**What the task asks**
Please write out every line of the data below word for word, leaving the pictures out.
═════ The input ═════
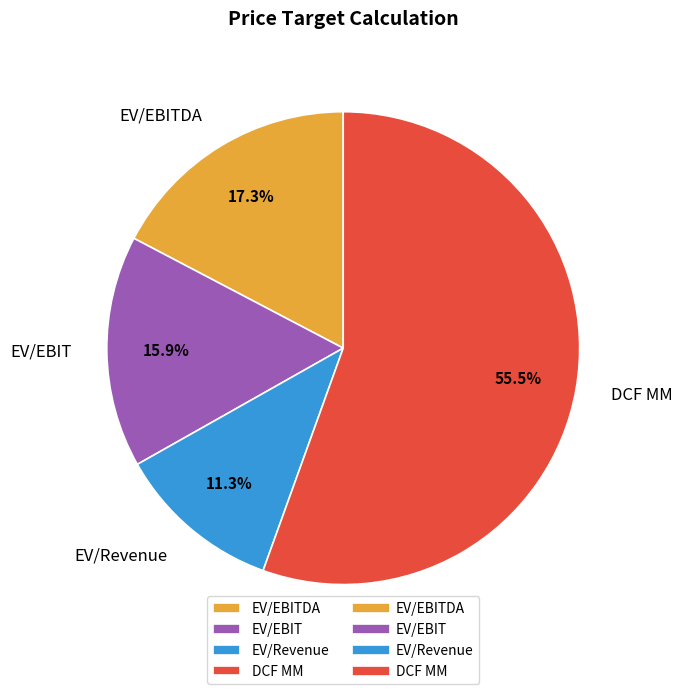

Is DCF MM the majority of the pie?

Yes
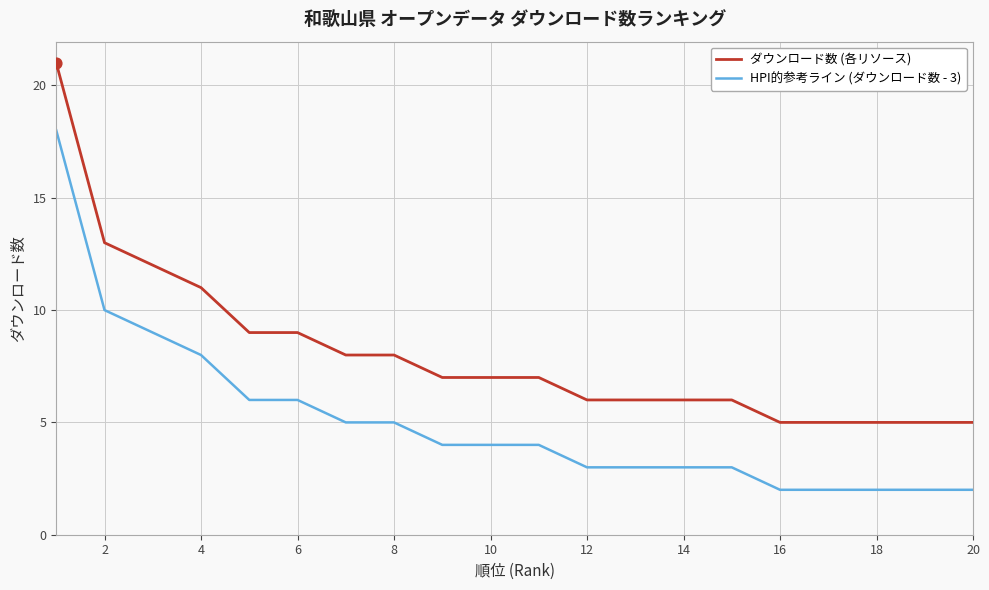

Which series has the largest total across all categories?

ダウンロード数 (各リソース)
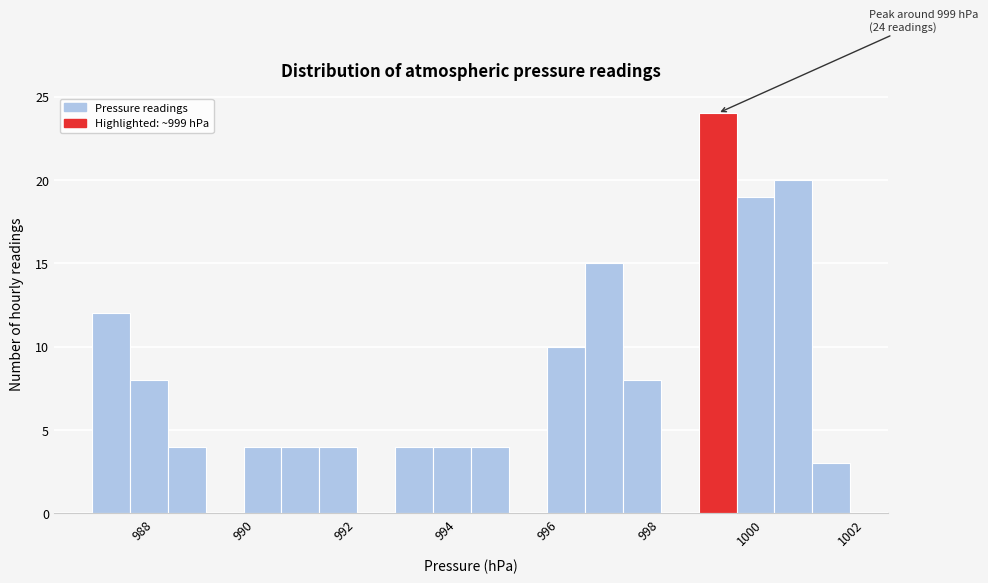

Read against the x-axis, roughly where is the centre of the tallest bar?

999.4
═════
**Response to the exercise**
Is DCF MM the majority of the pie?

Yes

Which series has the largest total across all categories?

ダウンロード数 (各リソース)

Read against the x-axis, roughly where is the centre of the tallest bar?

999.4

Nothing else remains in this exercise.